Bone dysplasia is revealed during the first decade by aching pain, pathological fractures, limb asymmetry and deformities. Abnormal fibrous tissue growth occurs in many bones, especially in the long bones, ribs and skull bones. Fibrous dysplasia ranges from small asymptomatic areas, detectable only by bone scan, to markedly disfiguring lesions, resulting in pathological fractures and impingement on vital structures.
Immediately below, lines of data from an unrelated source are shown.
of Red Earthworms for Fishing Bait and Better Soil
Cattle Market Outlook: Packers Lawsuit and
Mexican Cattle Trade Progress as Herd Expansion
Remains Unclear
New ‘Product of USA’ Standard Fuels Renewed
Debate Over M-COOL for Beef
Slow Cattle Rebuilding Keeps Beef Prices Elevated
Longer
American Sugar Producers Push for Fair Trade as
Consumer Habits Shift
Radiographic appearance can be pagetoid (56%), sclerotic (23%) or cystic (21%). Although once considered a rare finding, fibrous dysplasia of the vertebrae leading to scoliosis is found in 40% of the patients with polyostotic fibrous dysplasia in a study by Leet et al. 
No definite treatment is available for MAS and, to date, prenatal diagnosis is not possible. But, recently, through novel polymerase chain reaction-based techniques, activating mutation in the peripheral blood of patients with MAS has been successfully detected, which might help in diagnostic as well therapeutic areas.[11,15]
Various medical and surgical treatments are offered for endocrine and non-endocrine involvement according to signs and symptoms.
Corrective surgery can be performed for bone dysplasia. Recently, bisphosphonate therapy has shown promise for fibrous dysplasia patients as it helps to diminish pain, prevents fracture and leads to partial resolution of fibrous dysplasia lesions. 
The precocious puberty can also be an early manifestation of McCune-Albright syndrome and the etiologic diagnosis of early sexual precocity is based on careful history and physical examination.
Children with precocious puberty should be evaluated for endocrinopathies and hormonal studies may be necessary in such cases.